**Tâches à effectuer:**
(1) Recopiez le passage du texte sur Camille compris entre "Le peuple charmé" et "de leur autorité.", ces deux bornes incluses.
(2) Traduisez en anglais la phrase suivante du texte sur Camille : « Tous ces avantages étaient attribués à la sagesse et à la valeur de Camillus. »
(3) Poursuivez le texte sur Camille en reprenant le récit juste après sa dernière phrase.

**Texte présenté:**
▼
Le peuple charmé de cette libéralité, donna de grandes louanges au Sénat. On vit renaître la concorde entre ces deux ordres : le peuple par déférence pour le Sénat, consentit même les deux années suivantes qu’on rétablît le consulat. Sous le gouvernement de ces magistrats patriciens, les Èques furent vaincus, et les falisques se donnèrent à la république. Tous ces avantages étaient attribués à la sagesse et à la valeur de Camillus. Ce furent de nouvelles injures à l’égard des tribuns, qui ne pouvaient lui pardonner cette union du peuple avec le Sénat, qu’ils regardaient comme son ouvrage, et comme l’extinction de leur autorité.

Ils auraient bien voulu pouvoir se défaire de celui qui leur était seul plus redoutable que tout le Sénat. Mais il était bien difficile d’attaquer un homme révéré de ses citoyens pour ses vertus, adoré du soldat, et en qui on n’avait jamais reconnu d’autre intérêt que celui de sa patrie.

Sa piété leur fournit quelque temps après le prétexte que leur envie et leur haine n’avaient pu leur inspirer. Ce général avant que de faire monter ses soldats à l’assaut au siège de Véies, avait voué de consacrer la dixième partie du butin à Apollon.

Mais lorsque la ville fut emportée, parmi le désordre et la confusion du pillage, il ne se souvint point de son voeu. Et lorsque la délicatesse de sa conscience lui en rappela la mémoire, tout était dissipé. Il n’y avait pas moyen d’obliger les soldats à rapporter des effets, ou qu’ils avaient consommés, ou dont ils s’étaient défaits.

Dans cet embarras, le Sénat fit publier que tous ceux qui auraient la crainte des dieux, estimassent eux-mêmes la valeur de leur butin, et qu’ils apportassent aux questeurs le dixième de cette valeur, afin d’en faire une offrande digne de la piété et de la majesté du peuple romain.

Cette contribution faite à contretemps, irrita les esprits contre Camille. Les tribuns du peuple saisirent avec avidité cette occasion de se déchaîner contre lui. Ils rappelèrent le souvenir du jour de son triomphe, où contre l’usage il avait paru dans un char tiré par quatre chevaux blancs. Ils ajoutaient que ce fier patricien, dont la politique était de tenir toujours le peuple dans l’indigence, ne feignait d’avoir voué aux dieux la dîme du pillage de Véies, que pour avoir un prétexte de décimer le bien du soldat, et de ruiner le peuple. Là-dessus un de ces tribuns appelé Lucius Apuleïus, lui fit donner assignation devant l’assemblée du peuple, et l’accusa d’avoir détourné du pillage de Véies certaines portes de bronze qu’on voyait chez lui.
▲
**Données fournies:**
▼
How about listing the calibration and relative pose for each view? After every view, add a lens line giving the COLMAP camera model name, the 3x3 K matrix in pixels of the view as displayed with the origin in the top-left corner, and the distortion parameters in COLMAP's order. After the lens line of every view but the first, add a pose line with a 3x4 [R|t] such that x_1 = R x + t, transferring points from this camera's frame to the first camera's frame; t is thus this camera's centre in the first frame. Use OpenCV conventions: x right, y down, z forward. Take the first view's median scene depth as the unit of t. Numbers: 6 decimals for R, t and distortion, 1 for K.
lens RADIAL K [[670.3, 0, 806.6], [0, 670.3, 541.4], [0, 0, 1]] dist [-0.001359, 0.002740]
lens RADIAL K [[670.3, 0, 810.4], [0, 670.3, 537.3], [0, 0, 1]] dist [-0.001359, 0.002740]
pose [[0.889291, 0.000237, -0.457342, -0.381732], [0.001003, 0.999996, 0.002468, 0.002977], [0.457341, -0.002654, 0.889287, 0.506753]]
▲
▼
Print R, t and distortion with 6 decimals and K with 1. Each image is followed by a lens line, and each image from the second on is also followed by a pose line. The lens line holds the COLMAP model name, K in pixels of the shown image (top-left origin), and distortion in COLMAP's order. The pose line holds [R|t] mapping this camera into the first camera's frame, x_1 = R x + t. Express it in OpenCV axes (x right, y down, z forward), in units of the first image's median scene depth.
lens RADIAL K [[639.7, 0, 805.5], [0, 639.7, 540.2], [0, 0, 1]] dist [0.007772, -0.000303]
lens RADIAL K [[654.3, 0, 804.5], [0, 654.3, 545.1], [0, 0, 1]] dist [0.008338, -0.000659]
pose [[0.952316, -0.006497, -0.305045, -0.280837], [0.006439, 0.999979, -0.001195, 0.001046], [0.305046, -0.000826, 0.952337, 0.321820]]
▲
▼
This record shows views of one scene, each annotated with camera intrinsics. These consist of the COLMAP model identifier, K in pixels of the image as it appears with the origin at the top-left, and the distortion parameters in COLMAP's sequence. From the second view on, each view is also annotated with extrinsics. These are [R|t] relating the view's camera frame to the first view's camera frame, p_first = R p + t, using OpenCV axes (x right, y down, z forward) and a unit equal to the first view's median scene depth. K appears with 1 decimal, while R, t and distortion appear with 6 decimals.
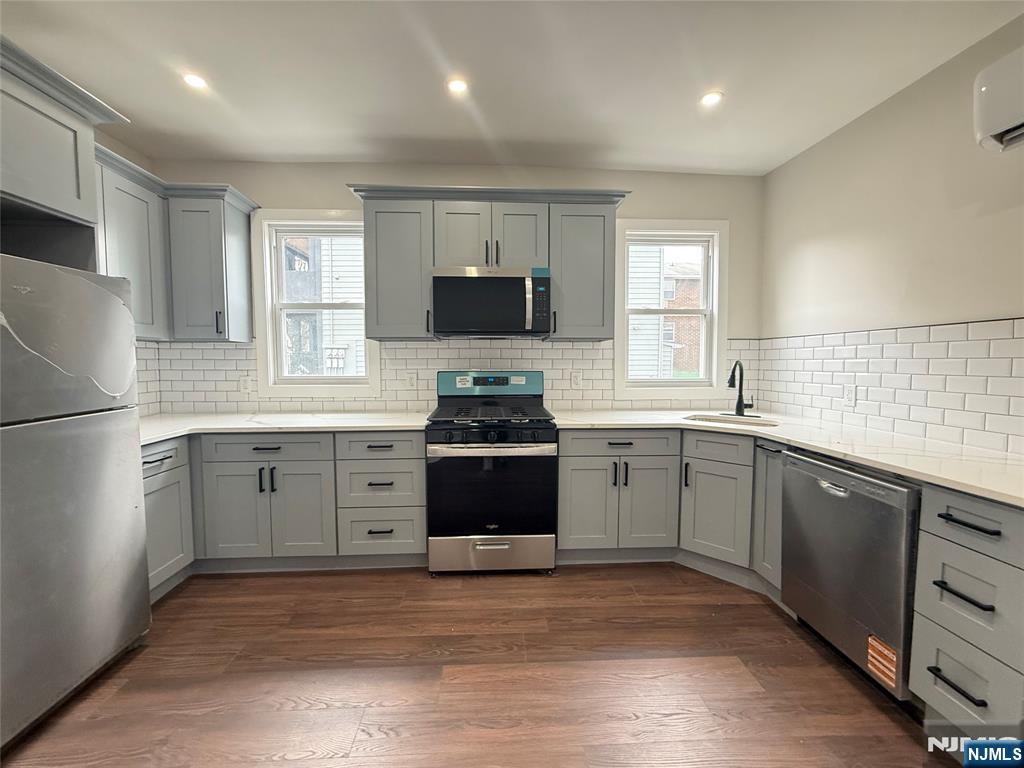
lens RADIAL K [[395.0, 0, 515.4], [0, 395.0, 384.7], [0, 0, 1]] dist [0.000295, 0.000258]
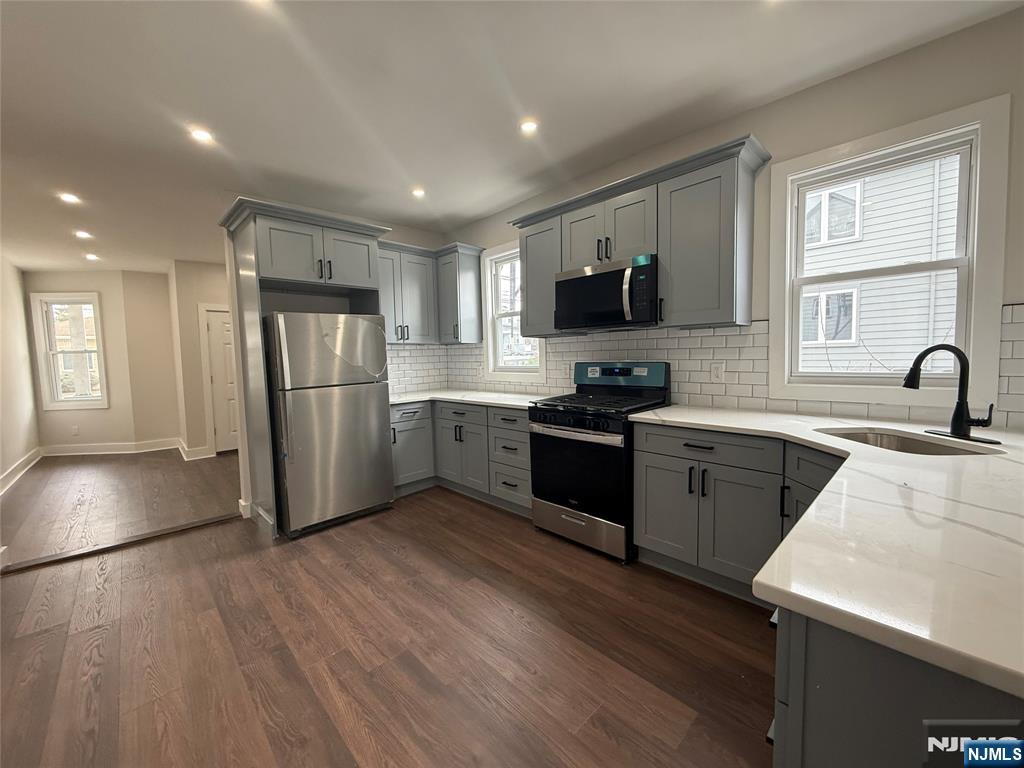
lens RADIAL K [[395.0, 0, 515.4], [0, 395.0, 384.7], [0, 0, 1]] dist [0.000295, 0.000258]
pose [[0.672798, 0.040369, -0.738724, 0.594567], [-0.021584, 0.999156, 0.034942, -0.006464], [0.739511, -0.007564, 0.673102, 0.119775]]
▲
**Réponses par numéro:**
(1)
Le peuple charmé de cette libéralité, donna de grandes louanges au Sénat. On vit renaître la concorde entre ces deux ordres : le peuple par déférence pour le Sénat, consentit même les deux années suivantes qu’on rétablît le consulat. Sous le gouvernement de ces magistrats patriciens, les Èques furent vaincus, et les falisques se donnèrent à la république. Tous ces avantages étaient attribués à la sagesse et à la valeur de Camillus. Ce furent de nouvelles injures à l’égard des tribuns, qui ne pouvaient lui pardonner cette union du peuple avec le Sénat, qu’ils regardaient comme son ouvrage, et comme l’extinction de leur autorité.

(2) All these advantages were attributed to the wisdom and valor of Camillus.

(3)
Camille étonné de ce nouveau genre d’accusation, assembla chez lui ses amis et les principaux de sa tribu, et les conjura de ne pas souffrir que sur un si faible prétexte on condamnât leur général. Ces plébéiens prévenus par les tribuns, après avoir tenu conseil entre eux, lui répondirent qu’ils payeraient volontiers l’amende à laquelle il serait condamné, mais qu’il n’était pas en leur pouvoir de le faire absoudre. Camille détestant leur faiblesse, résolut de se bannir plutôt lui-même de Rome, que de voir la honte d’une condamnation attachée à son nom. Il embrassa avant que de partir sa femme et ses enfants : et sans être suivi de personne de considération, il arriva jusqu’à la porte de la ville. On rapporte qu’alors il s’arrêta, et que se tournant vers le Capitole, il pria les dieux que ses ingrats concitoyens se repentissent bientôt d’avoir payé ses services par un si cruel outrage, et que leur propre calamité les obligeât de le rappeler. Il se réfugia ensuite à Ardée ville peu éloignée de Rome, où il apprit qu’il avait été condamné à une amende de quinze mille asses, qui peuvent revenir environ à cent cinquante écus de notre monnaie.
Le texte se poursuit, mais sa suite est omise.